肥満した糖尿病患者に十二指腸をバイパスして胃と小腸とを繋ぐ手術をすると、98 %の患者で術後数週間には糖尿病が治り、それは体重減少より先に見られる、という報告です。
イタリア、ブラジル、フランスの外科医のチームが2 型糖尿病(成人型)の正常から軽度肥満の患者7 人に同様の十二指腸バイパス手術をして同じような効果が見られるかを研究しました。9 ケ月後にこのうち 2 例で糖尿病治療が要らなくなりました。残りの 5 例については未だ分かりません。この 2 例では術後血糖値が著明に改善されました。この機構についてこの研究のメンバーの一人ローマのカソリック大学のFrancesco Rubino は、十二指腸がインシュリン抵抗性のシグナルに関与していて、このシグナルがなくなるとインシュリン抵抗性が起こらず糖尿病も治るのではないか、と言っています。胃潰瘍や胃がんのために胃と小腸とを結び結果的に十二指腸バイパスを受けた患者では血糖値が不安定になることが知られていますが、これも血糖のコントロールへの十二指腸の役割を示唆していると言えるでしょう。
Rubino によると、同様の手術が、メキシコ、ペルー、インドなどで行われているが、その結果は公表されていません。同じ手術の治験がこれらの国のほか、中国、日本、米国、イタリー、ベルギーなどで進行中とのことです。
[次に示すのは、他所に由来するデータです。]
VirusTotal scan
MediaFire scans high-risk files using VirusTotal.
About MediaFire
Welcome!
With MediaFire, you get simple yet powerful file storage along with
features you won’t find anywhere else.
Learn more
米国内分泌学会長は、これは興味のある方法だが未だ長期の観察が必要だと言い、英国糖尿病協会のTracy Kelly は 2 型糖尿病の治療と予防には先ず食餌指導と運動が必要だと強調しています。
以上は昨年の 9 月のNew Scientist の記事によるものですが、最近のScience にこの治療法はアメリカで始められ、さらに広がりつつあることが記されています。始めたのは 1980 年で、ノースカロライナ州グリーンヴィルにあるEast Caroline 大学医学部の内分泌外科医Walter Pories が始め、1995 年には過去 14 年間に手術をした 146 例を追跡調査をし、121 例(83 %)が糖尿病から開放されたと報告しているのです。しかし、それが一般に認められるにはさらに 10 年が必要で、その後増加し、2007 年には 12 万人がこの手術を受けたと推定されています。それとともにその機構についての研究も進められています。
但し、外科手術なので 0.1−2 %の死亡率があるのが問題ですが、糖尿病そのものもリスクの高いものですから、一概に否定は出来ません。そこで最近米国のNIH のガイドラインではこの手術はBMI が少なくとも 35(BMI は 18.5−25 が正常)以上の患者について考慮するべきだとしています。でも昨年のローマでの学会では参加者の 78 %がこれを 30 にさげることに賛成したそうです。
残念ながら我が国ではどのような状況にあるか、私は知りません。ただ私には思いがけない治療法なので、珍しく思って紹介しました。また科学雑誌による紹介の仕方にもそれぞれのお国自慢が仄見えるのも、面白いと思いました。
Alberto Vasconcelos: Could surgery spell the end of diabetes?
New Scientists 1 September 2007 p.12
News Focus: Bypassing Medicine to Treat Diabetes by Jennifer Couzin. Science 320:438-440,2008、25 April.